* **PAGE TEXT**:
##############################
Last week I learned that a friend of mine (I don’t want to mention names or identifying details to protect his privacy) dealt with a frightening incident of racism in town. I’m going to omit any personal details there as well. Suffice it to say, someone took offense with the color of his skin. My friend did all he could to avoid any incident or altercation, in no small part because he had his small child in tow. Luckily the situation was resolved with no blood being shed, but it is a shame that as far as we’ve come over the years and decades there are inhabitants of our county who would wish harm or death upon a person they know nothing about simply due to race, religion, gender or sexual orientation. 

It’s 2023, but next year is only the 60th anniversary of the Civil Rights Act that decided it wasn’t enough to say all men (and women too for that matter) are created equal. Especially if some men (and women) by dint of their ethnic origin and pigmentation weren’t able to drink from the same water fountains, or use the same restrooms and restaurants. And desegregation by no means ended racism. Neither here nor abroad. Apartheid in South Africa lasted up to the 1990s. There are still oppressive second-class citizen Apartheid states functioning to this day. So I don’t expect that the problem is over and done with. What I would like to see though is for us not to fall back on all the progress up to this point.  

Even if you take race, religion, politics and anything else divisive you can imagine out of it, mutual respect makes life so much nicer. There are millions of ways for us to divide ourselves and find reasons to mistrust or mistreat each other but, in the end, it only increases the sum total of suffering for everyone. Another friend of mine once referenced what he calls “The Barbecue Rule.” If you’re at a family get-together or roasting weenies over a campfire in a mixed crowd it’s often best to leave controversial topics like religion or politics by the wayside.  

It’s kind of sad to see, honestly. I’m biracial myself and remember being called slurs occasionally mostly when I was younger and still in school but I’ve also been called names by passing cars when just walking a sidewalk in this town in the past. Especially in the last 15 years or so, the division in this country has reached a breaking point. Terms like “national divorce” have been bandied about by some referencing the idea that the cultural divide in our nation can no longer be bridged. I certainly hope this isn’t the case because it would be a massive shame to see decades of civil rights work swept away. In some ways, it seems like we’re moving backward. According to the founding documents of this nation we are theoretically created equal. Let’s start acting like it.
##############################
* **TASK DESCRIPTION**:
Duplicate the essay on racism and mutual respect from "Even if you" down to "by the wayside.".

Collected data entries:
##############################
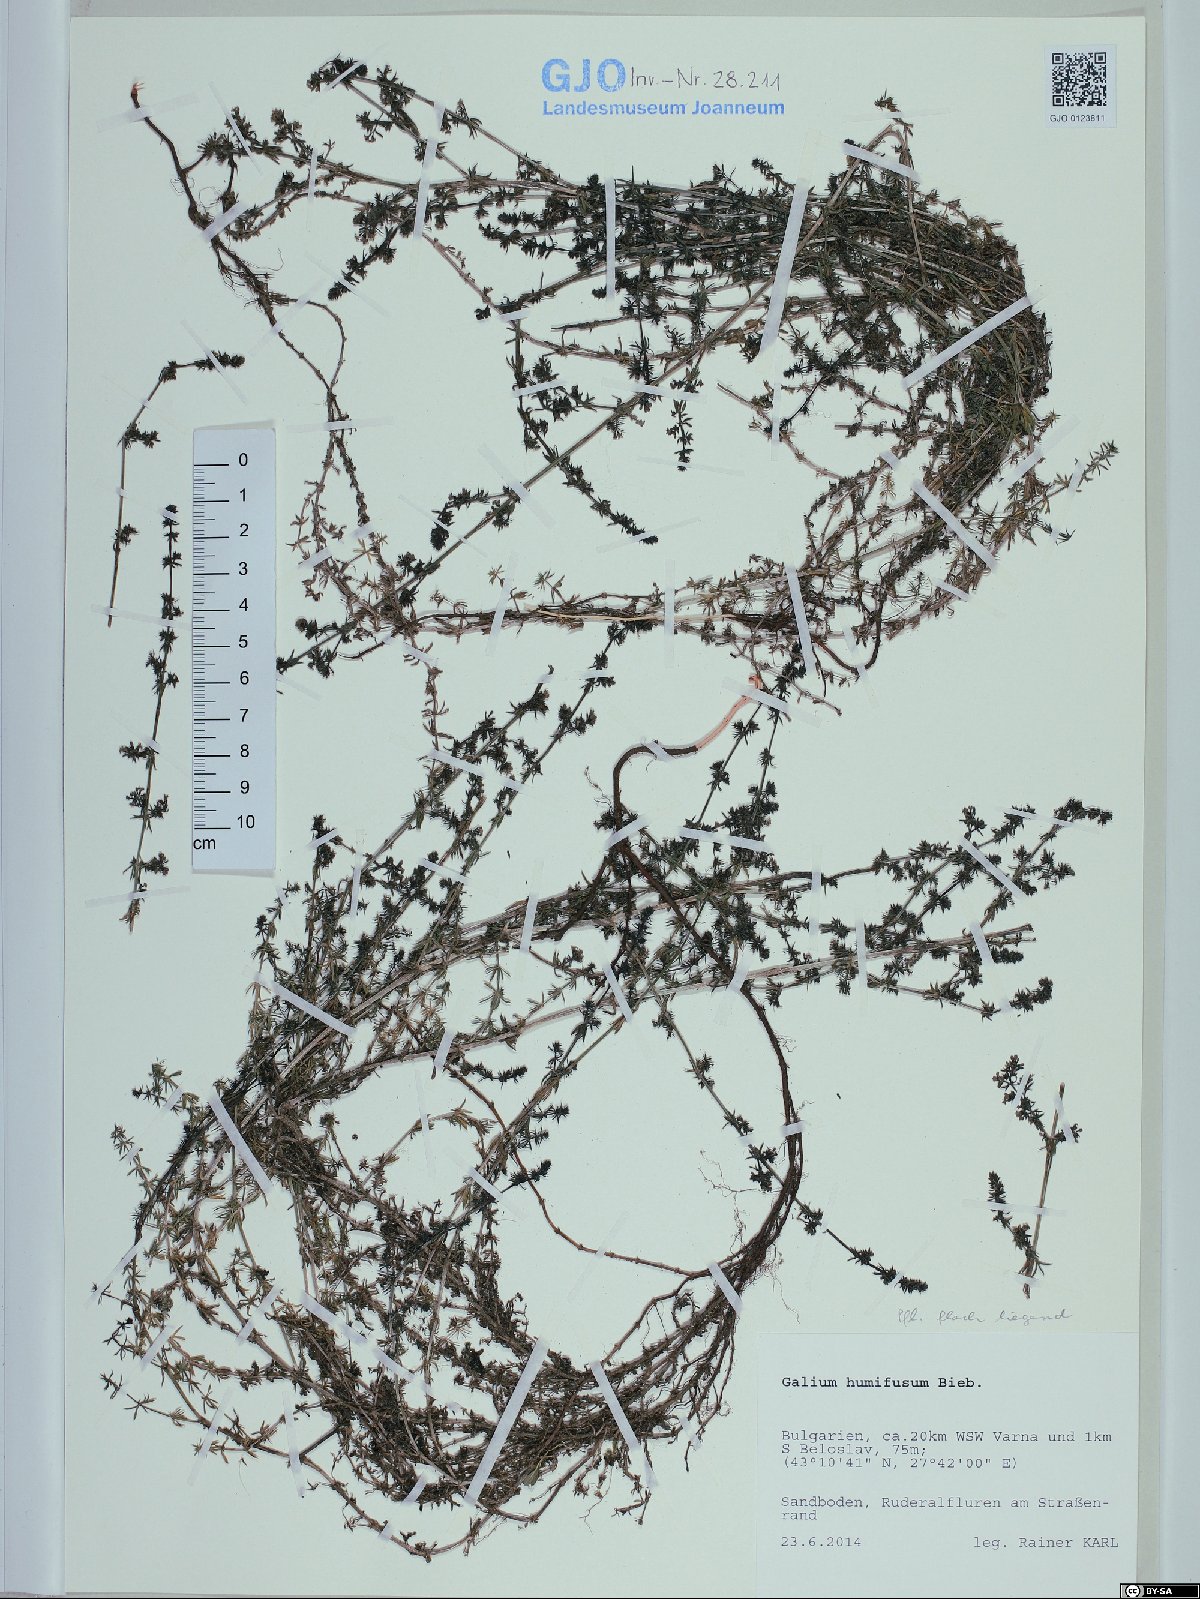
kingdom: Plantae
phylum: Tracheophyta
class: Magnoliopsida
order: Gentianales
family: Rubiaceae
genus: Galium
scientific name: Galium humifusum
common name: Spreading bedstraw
##############################
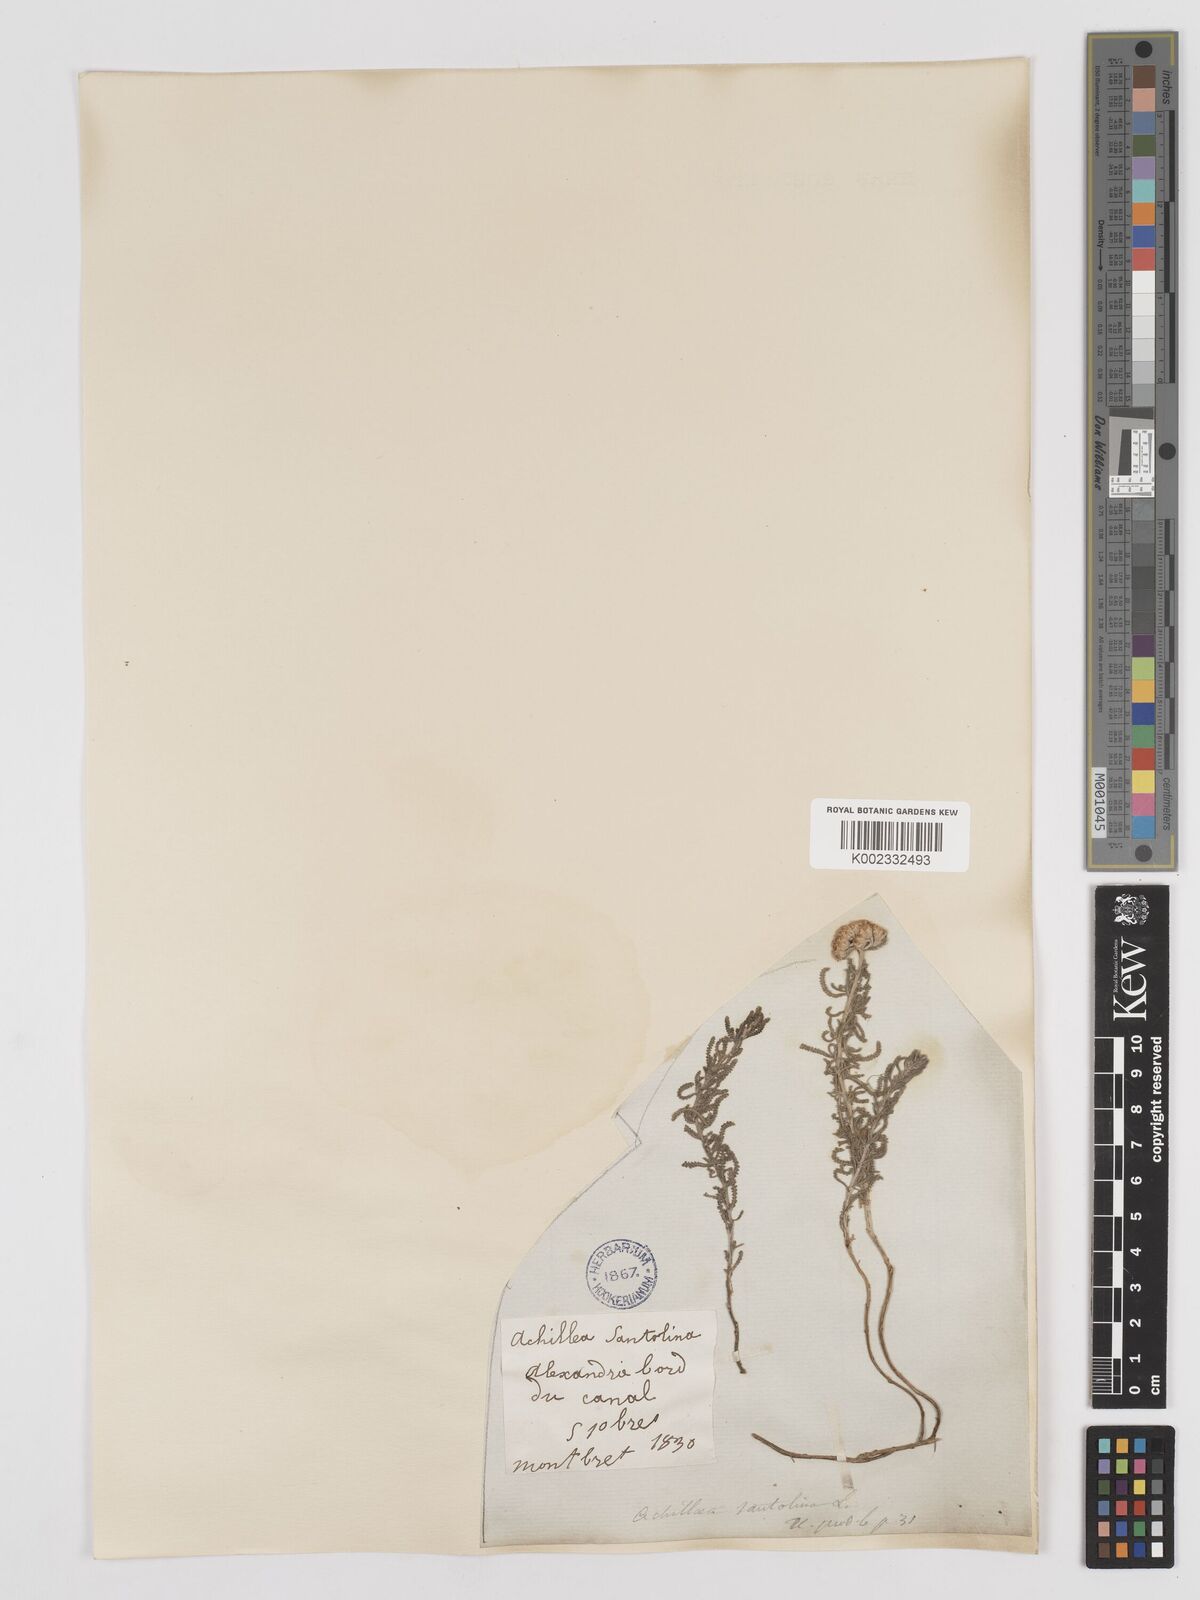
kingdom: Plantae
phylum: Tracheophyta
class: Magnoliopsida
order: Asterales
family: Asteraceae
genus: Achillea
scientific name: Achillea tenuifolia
##############################
* **OUTPUT OF THE EXERCISE**:
Even if you take race, religion, politics and anything else divisive you can imagine out of it, mutual respect makes life so much nicer. There are millions of ways for us to divide ourselves and find reasons to mistrust or mistreat each other but, in the end, it only increases the sum total of suffering for everyone. Another friend of mine once referenced what he calls “The Barbecue Rule.” If you’re at a family get-together or roasting weenies over a campfire in a mixed crowd it’s often best to leave controversial topics like religion or politics by the wayside.